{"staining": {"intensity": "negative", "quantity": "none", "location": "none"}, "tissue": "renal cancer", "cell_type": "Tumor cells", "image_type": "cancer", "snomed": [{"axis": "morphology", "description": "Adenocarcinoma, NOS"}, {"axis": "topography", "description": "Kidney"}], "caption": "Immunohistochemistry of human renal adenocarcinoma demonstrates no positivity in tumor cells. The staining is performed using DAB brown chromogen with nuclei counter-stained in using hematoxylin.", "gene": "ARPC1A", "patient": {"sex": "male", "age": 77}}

---

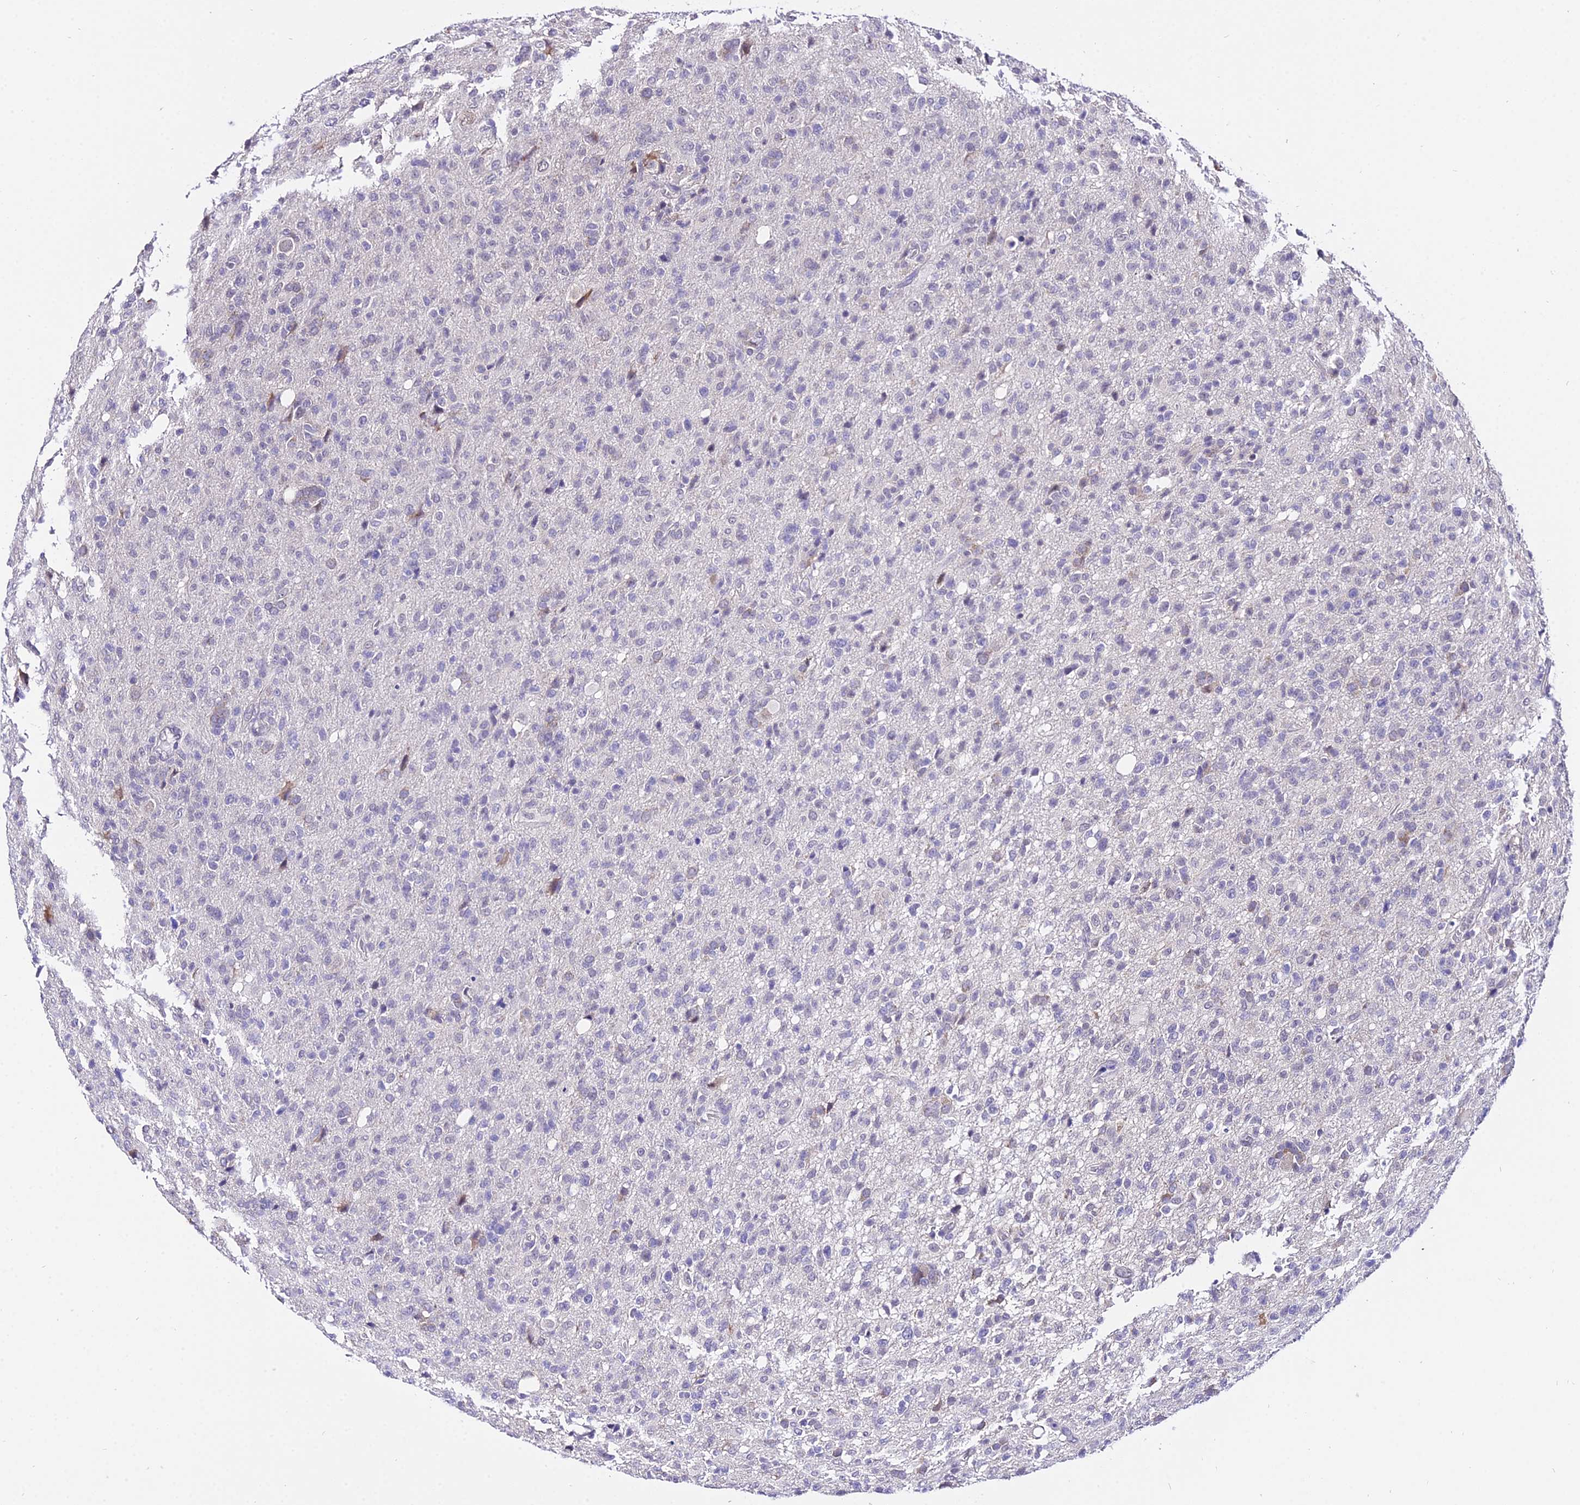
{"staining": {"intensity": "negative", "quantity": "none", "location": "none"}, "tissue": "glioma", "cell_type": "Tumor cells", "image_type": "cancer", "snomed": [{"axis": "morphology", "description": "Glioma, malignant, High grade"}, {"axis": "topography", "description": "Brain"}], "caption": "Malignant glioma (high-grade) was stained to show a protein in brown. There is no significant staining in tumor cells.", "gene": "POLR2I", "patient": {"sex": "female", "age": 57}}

* * *

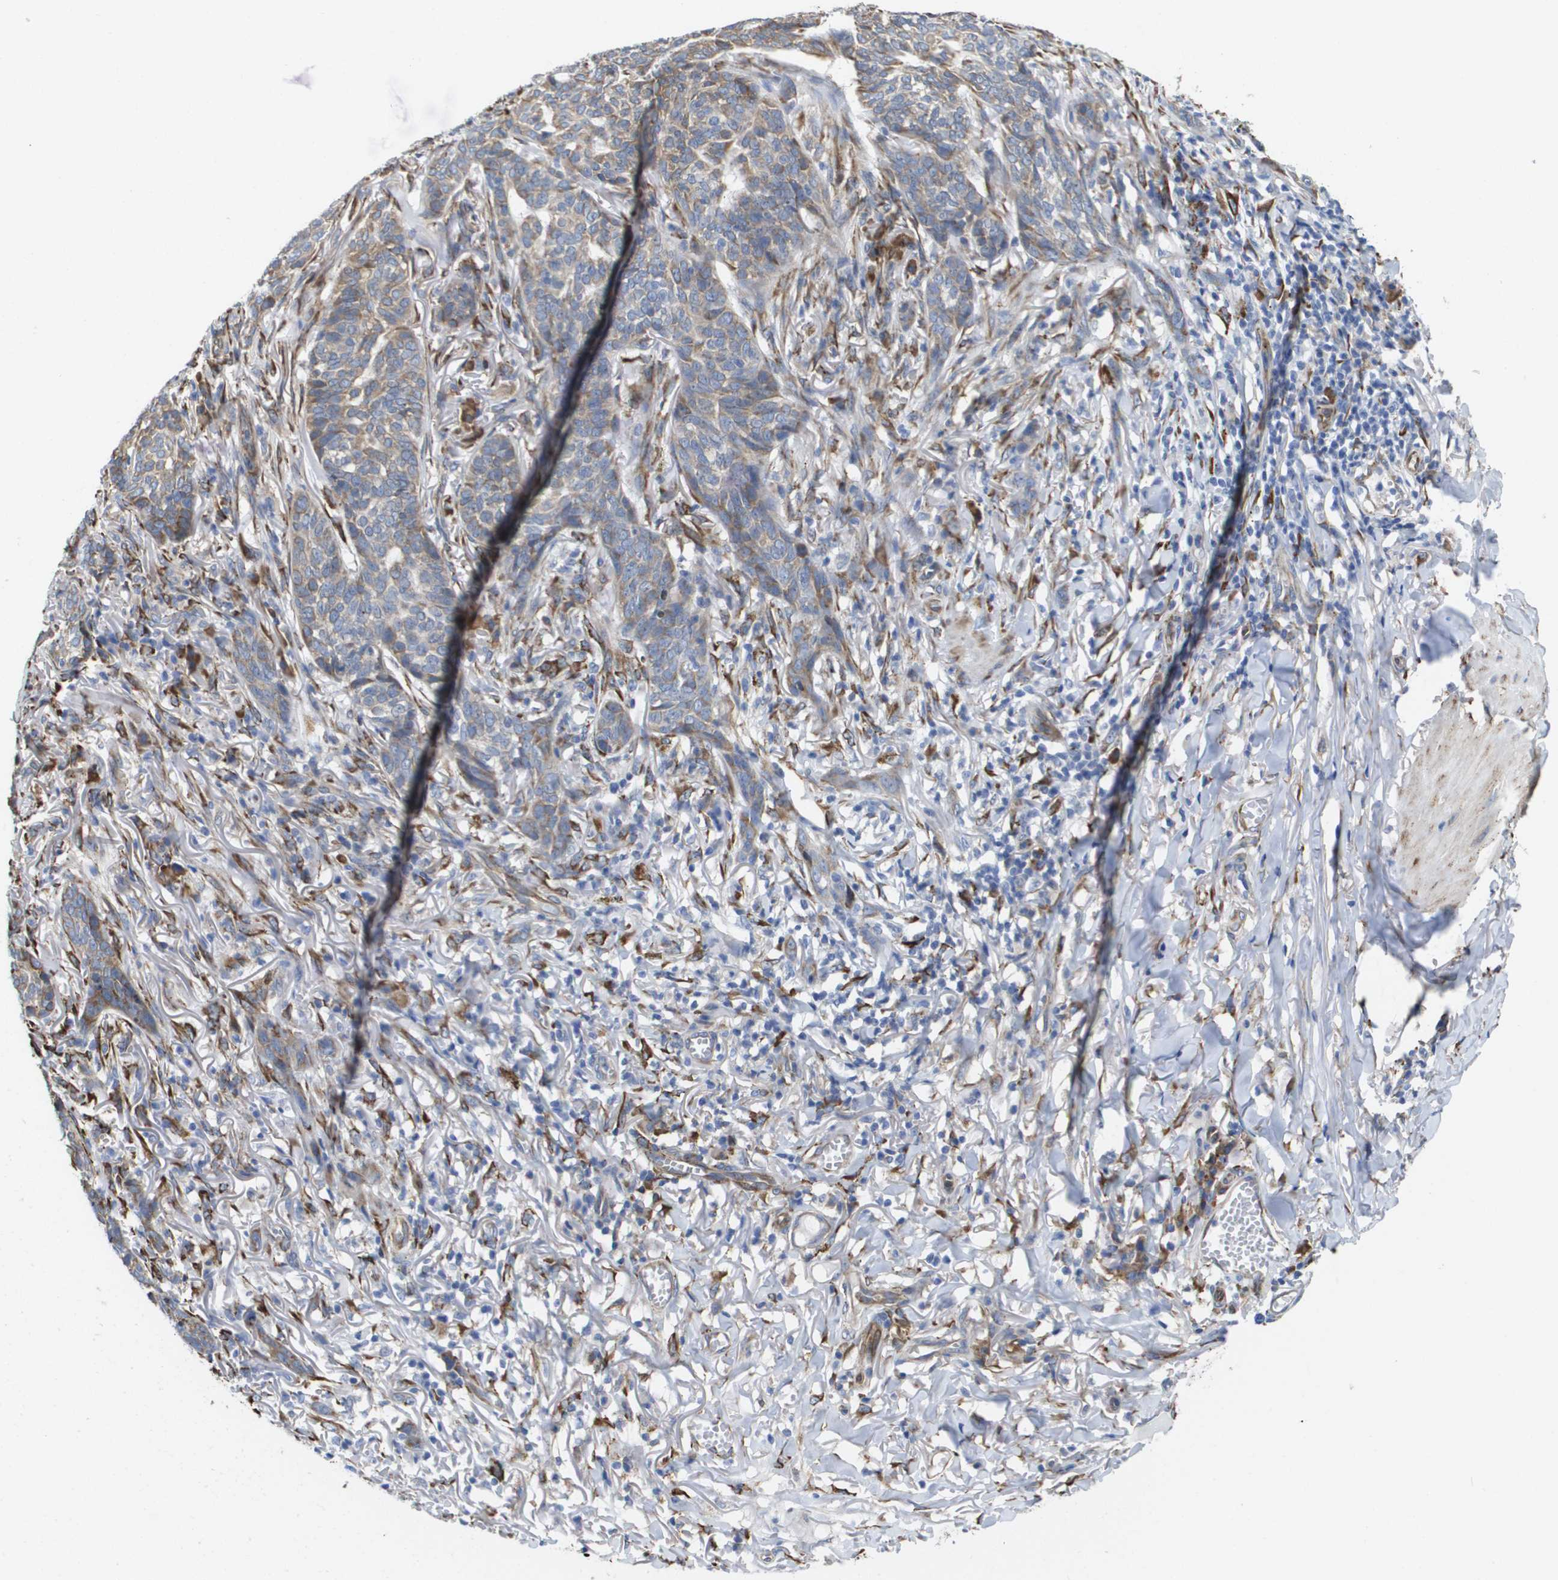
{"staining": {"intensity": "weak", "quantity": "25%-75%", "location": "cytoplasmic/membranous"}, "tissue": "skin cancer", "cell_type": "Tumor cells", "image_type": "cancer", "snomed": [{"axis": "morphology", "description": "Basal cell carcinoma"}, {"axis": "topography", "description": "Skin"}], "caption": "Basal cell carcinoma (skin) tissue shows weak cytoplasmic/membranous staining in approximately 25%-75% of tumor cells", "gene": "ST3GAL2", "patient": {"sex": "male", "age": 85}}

THE TASK: Go through the entries above and report every line in which the word "stained" appears.

ANSWER:
{"staining": {"intensity": "negative", "quantity": "none", "location": "none"}, "tissue": "renal cancer", "cell_type": "Tumor cells", "image_type": "cancer", "snomed": [{"axis": "morphology", "description": "Adenocarcinoma, NOS"}, {"axis": "topography", "description": "Kidney"}], "caption": "Immunohistochemistry of human renal adenocarcinoma demonstrates no positivity in tumor cells. The staining is performed using DAB brown chromogen with nuclei counter-stained in using hematoxylin.", "gene": "ARPC1A", "patient": {"sex": "male", "age": 77}}
{"staining": {"intensity": "negative", "quantity": "none", "location": "none"}, "tissue": "glioma", "cell_type": "Tumor cells", "image_type": "cancer", "snomed": [{"axis": "morphology", "description": "Glioma, malignant, High grade"}, {"axis": "topography", "description": "Brain"}], "caption": "Malignant glioma (high-grade) was stained to show a protein in brown. There is no significant staining in tumor cells.", "gene": "POLR2I", "patient": {"sex": "female", "age": 57}}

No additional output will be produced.